En ce qui concerne la politique immobilière, j'ai constaté à Bordeaux que les locaux étaient également loués, à des tarifs élevés. Le déménagement est repoussé d'année en année. L'argument souvent invoqué est celui de la flexibilité qu'offrirait une location, qui permet de s'adapter aux besoins.

S'agissant du dernier concours externe de CPIP, le nombre d'inscrits était de 2 332, mais 842 candidats seulement étaient présents aux épreuves : 410 admissibles, et 211 admis. La sélection est bonne si on la rapporte au nombre d'inscrits, moins si on la compare au nombre de candidats ayant réellement passé l'épreuve.

M. Alain Marc . - Le tamis a de larges mailles !

Mme Laurence Harribey , rapporteure . - Le passage en catégorie A a tout de même amélioré l'attractivité du métier. Nous n'avons pas d'information précise sur la revalorisation du statut des directeurs.

Mme Marie Mercier , rapporteur . - Je partage la réflexion de Brigitte Lherbier. Comment donner envie de faire le métier de CPIP ?

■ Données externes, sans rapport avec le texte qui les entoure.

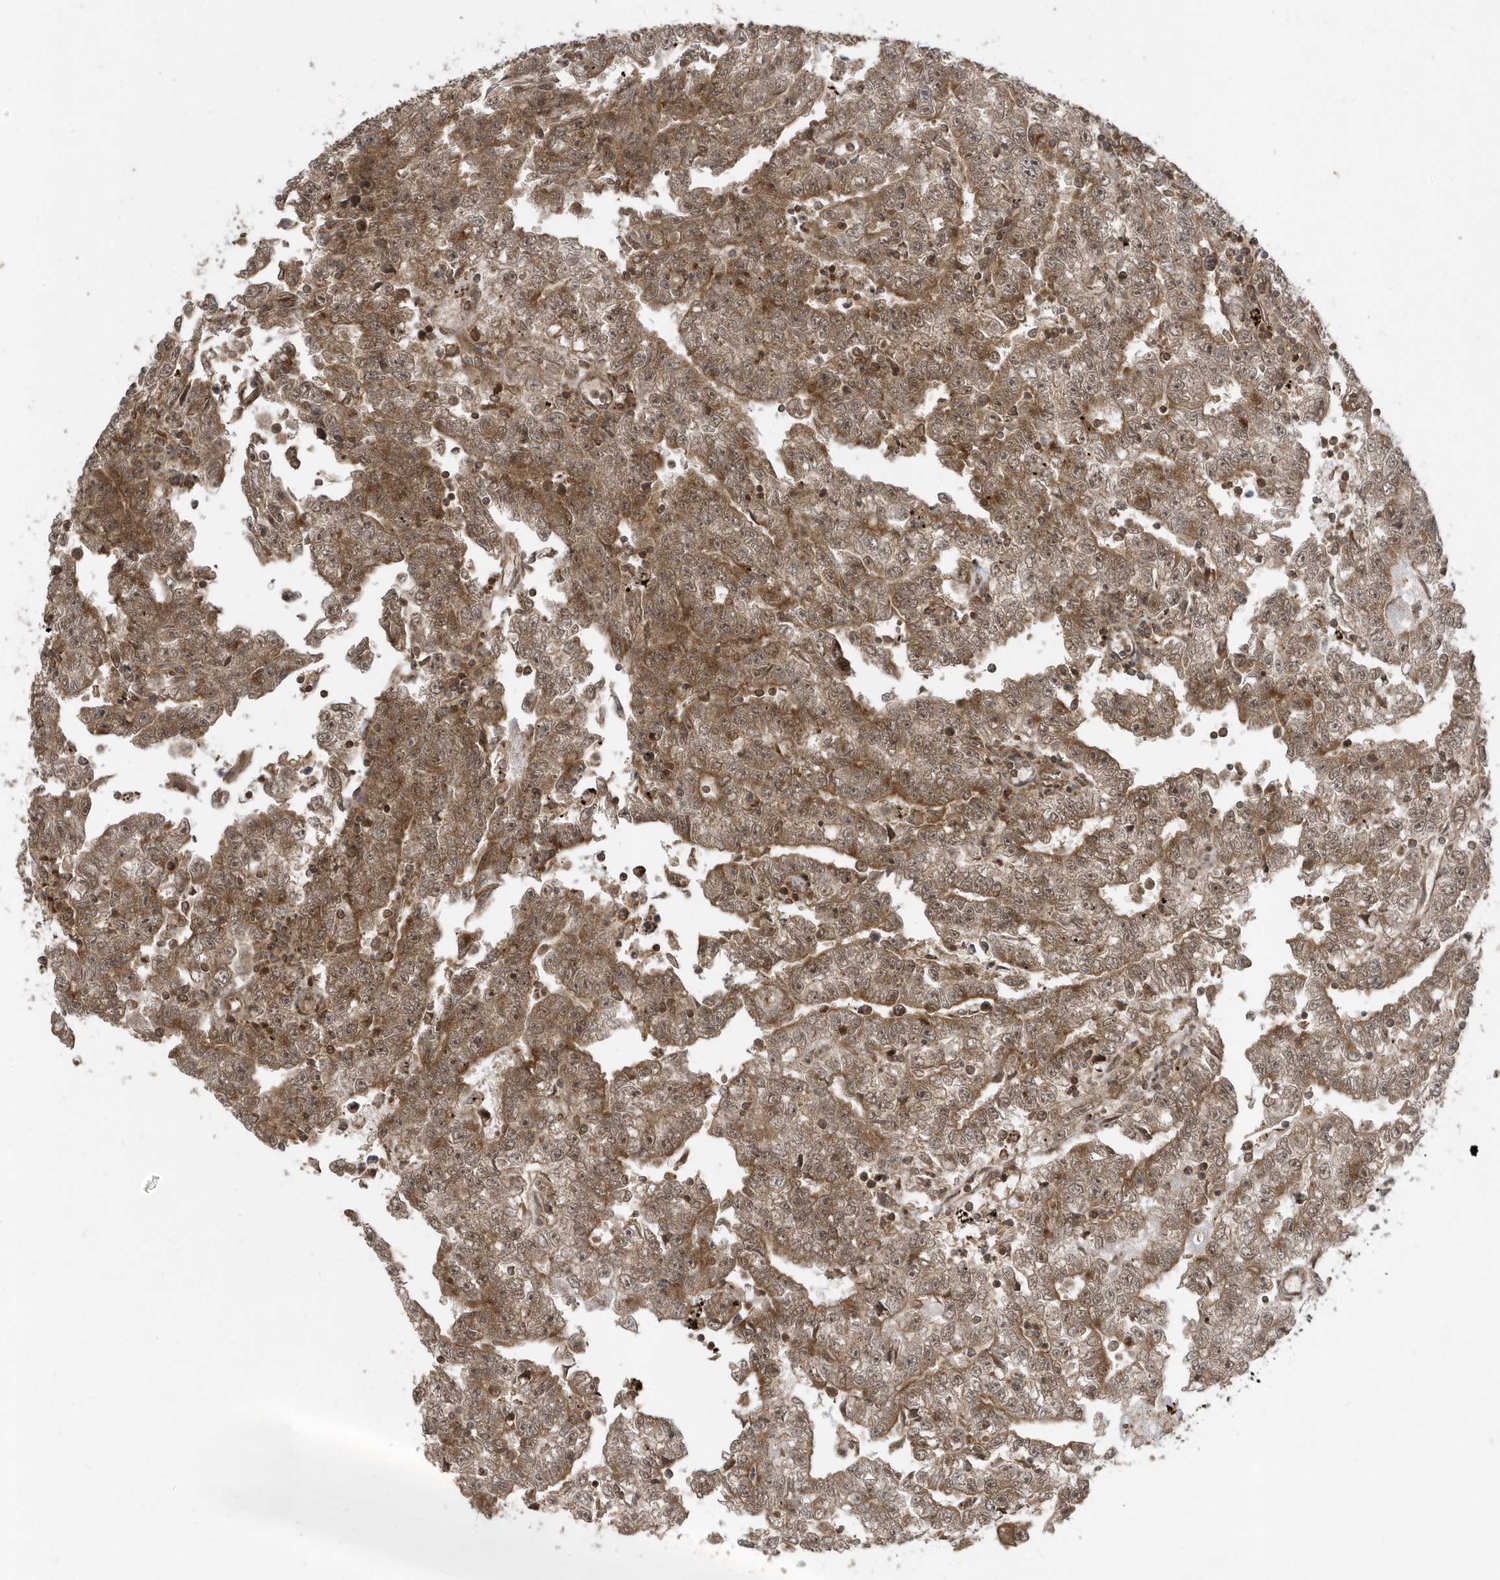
{"staining": {"intensity": "moderate", "quantity": ">75%", "location": "cytoplasmic/membranous"}, "tissue": "testis cancer", "cell_type": "Tumor cells", "image_type": "cancer", "snomed": [{"axis": "morphology", "description": "Carcinoma, Embryonal, NOS"}, {"axis": "topography", "description": "Testis"}], "caption": "High-magnification brightfield microscopy of embryonal carcinoma (testis) stained with DAB (3,3'-diaminobenzidine) (brown) and counterstained with hematoxylin (blue). tumor cells exhibit moderate cytoplasmic/membranous expression is identified in approximately>75% of cells.", "gene": "STAMBP", "patient": {"sex": "male", "age": 25}}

Monsieur Richard, en ce qui concerne l'agrément, il faudrait s'inspirer du mécanisme d'habilitation pour les associations intervenant dans le champ de la PJJ et de l'aide sociale à l'enfance (ASE). Les sachants qui occupent leur retraite dans les associations s'octroient en quelque sorte un mandat à vie.

M. Alain Richard . - Heureusement qu'ils sont là !

Mme Marie Mercier , rapporteur . - Oui, et nous en sommes ravis. Mais ils ne doivent pas, j'y insiste, s'octroyer un mandat à vie.

Mme Laurence Harribey , rapporteure . - L'agrément permettrait de prévoir des critères d'évaluation, et présenterait l'avantage d'être valable pour une certaine durée, par exemple cinq ans. Il est bon de devoir rendre des comptes.

Nous n'avons pas d'éléments précis sur le chiffrage financier de nos propositions.

Mme Marie Mercier , rapporteur . - Nous attendons la réponse de la DAP que nous avons interrogée à ce sujet.

Mme Laurence Harribey , rapporteure . - Nous avons été passionnées par le sujet, mais nous devons rester humbles. Il s'agit d'un rapport d'étape, et nous ne proposons pas de faire une révolution institutionnelle. La commission des lois doit continuer à suivre ce sujet, car nous assistons à un changement important du métier.

Mme Marie Mercier , rapporteur . - Il faudrait faire un effort budgétaire, mais il serait modeste au regard de l'objectif, éviter la récidive. Les directeurs savent que certains détenus qui sortent risquent de retourner en prison. Comme l'a dit l'une des personnes que nous avons entendues, il ne faut pas construire de prisons sinon elles se remplissent... Nous avons visité le centre pénitentiaire des Baumettes-II : alors qu'il venait d'être inauguré, il était déjà plein !

M. François-Noël Buffet , président . - Dans le cadre des États généraux de la justice, nous avons fortement insisté non seulement sur l'importance de prévoir les moyens humains, matériels et financiers nécessaires pour permettre aux SPIP d'accomplir leurs missions, mais également sur la nécessité d'une évaluation.

Les recommandations sont adoptées.

La commission adopte le rapport d'information et en autorise la publication.